Protecting your patients’ information and your reputation are critical to your organization’s future success. In today’s connected world, no industry or business sector is safe; monitoring the effectiveness of your information security program requires ongoing diligence.

Effective approaches require a balanced methodology to manage controls across your organization, including:

  • Security testing. Without an established practice for completing internal and external network security testing, your organization does not have true visibility into your current level of risk. As part of your overall HIPAA risk management strategy, technical security testing must be completed on an annual basis at a minimum for all hospitals.
  • Technical safeguards. Effective use of technical security tools—from firewalls and secure email to intrusion detection and protection systems—is a must. Modern technical security programs go far beyond traditional firewalls, and a multi-layered approach to security is most effective to protect your organization and your patients.
  • Administrative safeguards. Most security breaches begin with internal staff; an obscure email attachment or seemingly harmless link can lead to a full cyberattack. A structured plan to monitor your staff’s security training and awareness is one of the most effective tools for lowering your information security risk.

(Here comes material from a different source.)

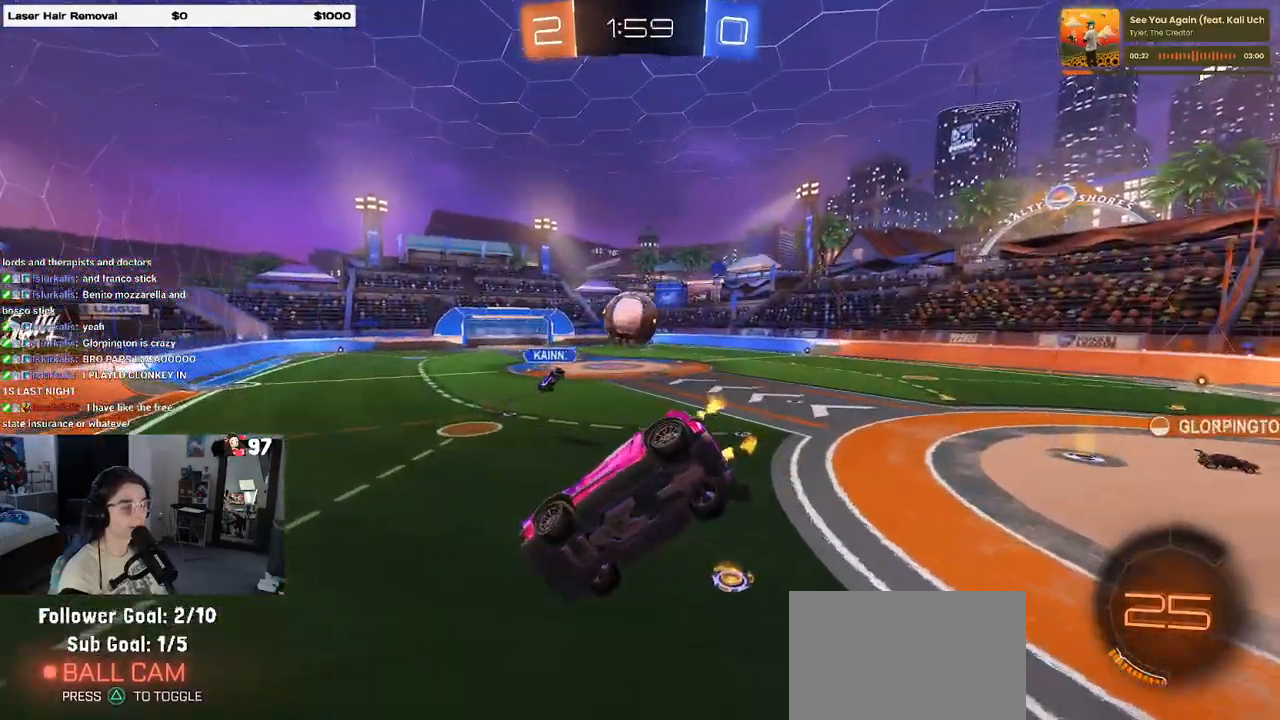
{"buttons": ["SQUARE", "R2"], "left_stick": "down-right", "right_stick": "center", "events": [[167, "left_stick", "center"], [317, "left_stick", "down"], [383, "SQUARE", "down"], [467, "left_stick", "down-right"]]}
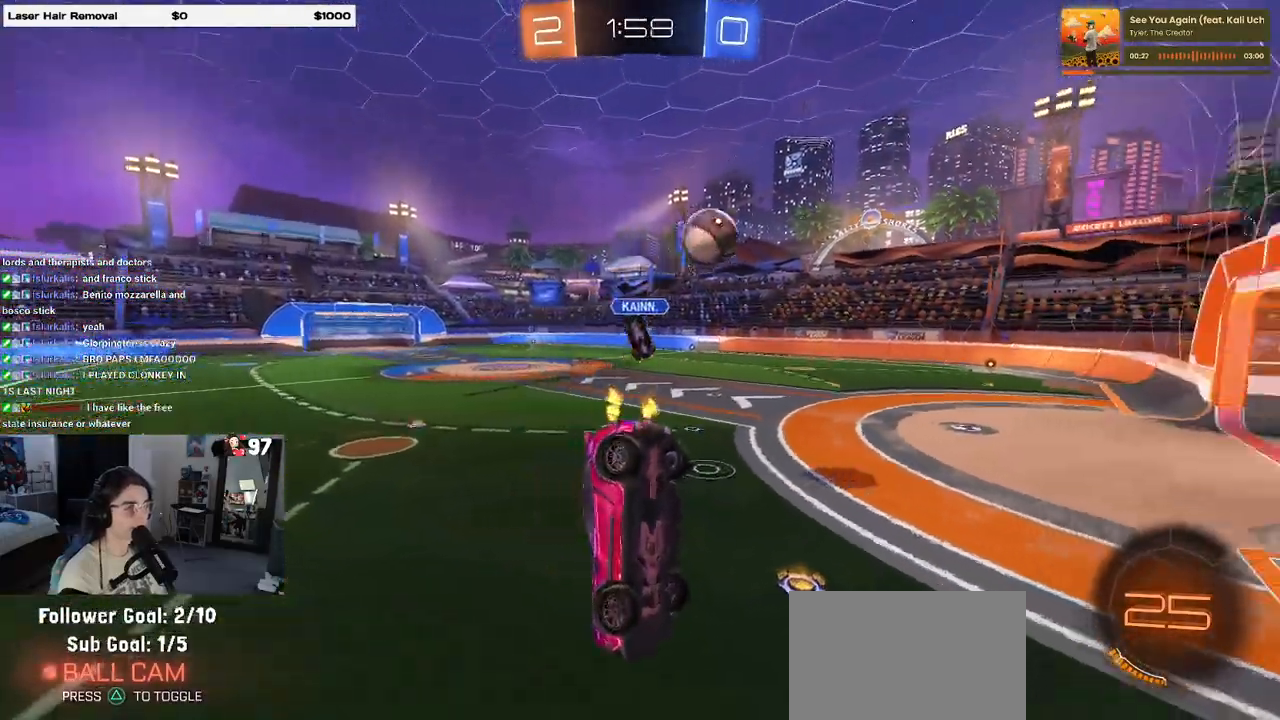
{"buttons": ["R2"], "left_stick": "down-right", "right_stick": "center", "events": [[83, "SQUARE", "up"], [83, "left_stick", "center"], [200, "left_stick", "down"], [317, "left_stick", "down-right"]]}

5. Be Strategic as You Move Forward

Successful rural hospitals are handling change by reinventing themselves and adapting to the wants and needs of their community. To find the same success at your critical access hospital, review your operations and the community you serve and make necessary changes to adapt.

Spend time strategically planning and understanding your options. Once you have a plan, adapt to meet the goals of that plan and continually look at your operations from both a revenue generation and cost-efficiency standpoint. Be ready for workforce reductions or a shift in staffing plans as well.

Market pressures may even generate scenarios that require facilities to consider drastic actions, such as reorganization and bankruptcy. These actions can provide the organization with the necessary time and resources to develop a reorganization plan. Facilities in these situations should be sure to seek out experienced legal counsel familiar with hospitals and reorganization proceedings.

The most strategic critical access hospitals will grow with digital-first thinking in mind.